O caso que levou à decisão envolveu uma disputa entre um cliente e a Caixa Econômica Federal (CEF). O Tribunal Regional Federal (TRF) da 3ª Região entendeu que a execução extrajudicial de título com cláusula de alienação fiduciária com garantia não viola as normas constitucionais. Então, deveria ser alvo de apreciação do Judiciário apenas se o devedor considerar necessário.
Os devedores argumentaram que a permissão para que o credor execute o patrimônio, sem a participação do Judiciário, viola princípios como o devido processo legal, a inafastabilidade da jurisdição, a ampla defesa e o contraditório, representando uma forma de autotutela “repudiada pelo Estado Democrático de Direito.”
Votou pela validade da norma o relator, ministro Luiz Fux. Outros ministros seguiram Fux na íntegra: Cristiano Zanin, André Mendonça, Alexandre de Moraes, Dias Toffoli, Nunes Marques, Gilmar Mendes e Luís Roberto Barroso. Contudo, Edson Fachin, seguido pela ministra Cármen Lúcia, abriu divergência. Ele argumentou que a execução extrajudicial nos contratos de mútuo não é compatível com a proteção constitucional do direito fundamental à moradia.

**SEGMENTO DE DADOS**
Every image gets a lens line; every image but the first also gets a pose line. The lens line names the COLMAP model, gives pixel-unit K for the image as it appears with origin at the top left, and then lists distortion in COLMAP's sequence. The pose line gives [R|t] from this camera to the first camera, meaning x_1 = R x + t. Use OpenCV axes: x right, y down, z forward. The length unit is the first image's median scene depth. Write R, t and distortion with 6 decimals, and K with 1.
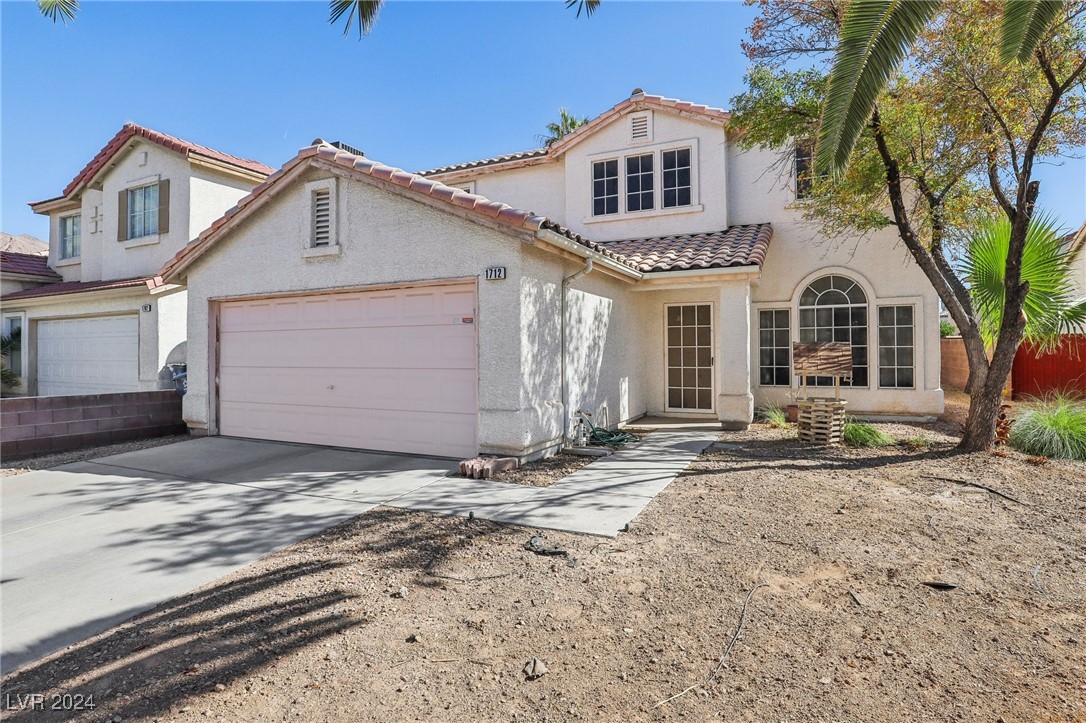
lens RADIAL K [[524.6, 0, 563.1], [0, 524.6, 342.4], [0, 0, 1]] dist [-0.033701, 0.004707]
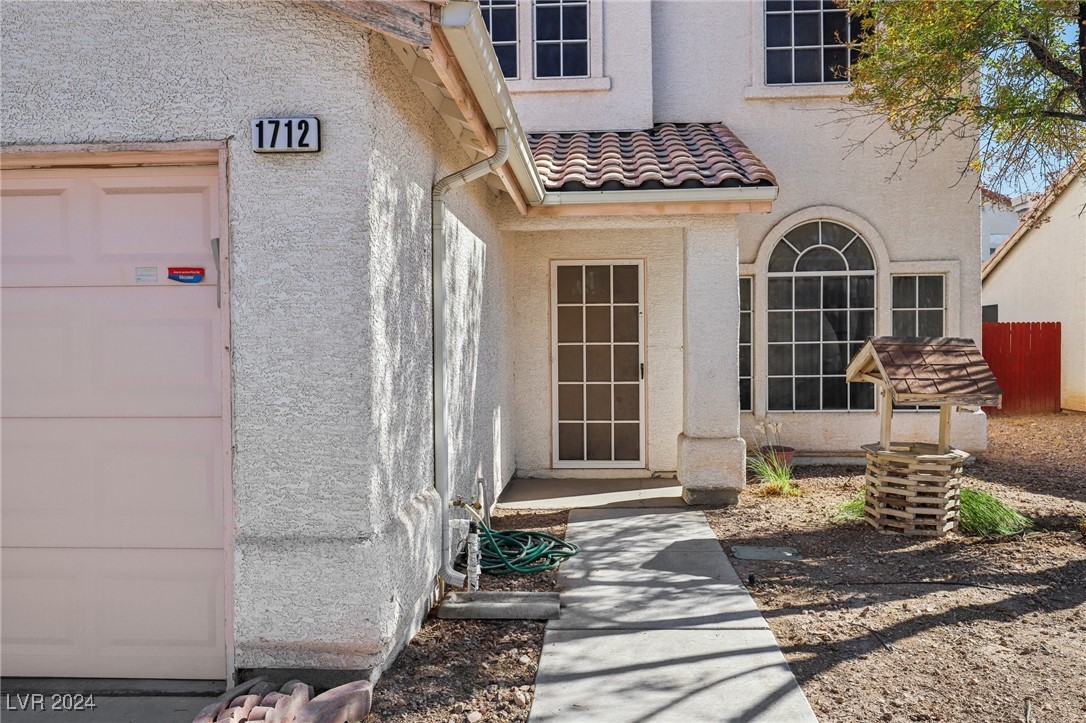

**EXERCÍCIOS PROPOSTOS**
1. Resuma em duas frases o trecho sobre a execução extrajudicial.
2. Reescreva a parte do trecho sobre a execução extrajudicial que começa em "Votou pela validade" e termina em "fundamental à moradia.", trocando "ministros" por "magistrados".

**RESULTADOS DAS TAREFAS**
1. No caso entre um cliente e a Caixa Econômica Federal, o TRF da 3ª Região entendeu que a execução extrajudicial de título com cláusula de alienação fiduciária não viola as normas constitucionais, enquanto os devedores alegaram que ela fere princípios como o devido processo legal, a ampla defesa e o contraditório. O relator Luiz Fux votou pela validade da norma e foi seguido na íntegra por sete ministros, mas Edson Fachin, acompanhado pela ministra Cármen Lúcia, divergiu por considerar a execução extrajudicial nos contratos de mútuo incompatível com a proteção constitucional do direito fundamental à moradia.

2.
Votou pela validade da norma o relator, ministro Luiz Fux. Outros magistrados seguiram Fux na íntegra: Cristiano Zanin, André Mendonça, Alexandre de Moraes, Dias Toffoli, Nunes Marques, Gilmar Mendes e Luís Roberto Barroso. Contudo, Edson Fachin, seguido pela ministra Cármen Lúcia, abriu divergência. Ele argumentou que a execução extrajudicial nos contratos de mútuo não é compatível com a proteção constitucional do direito fundamental à moradia.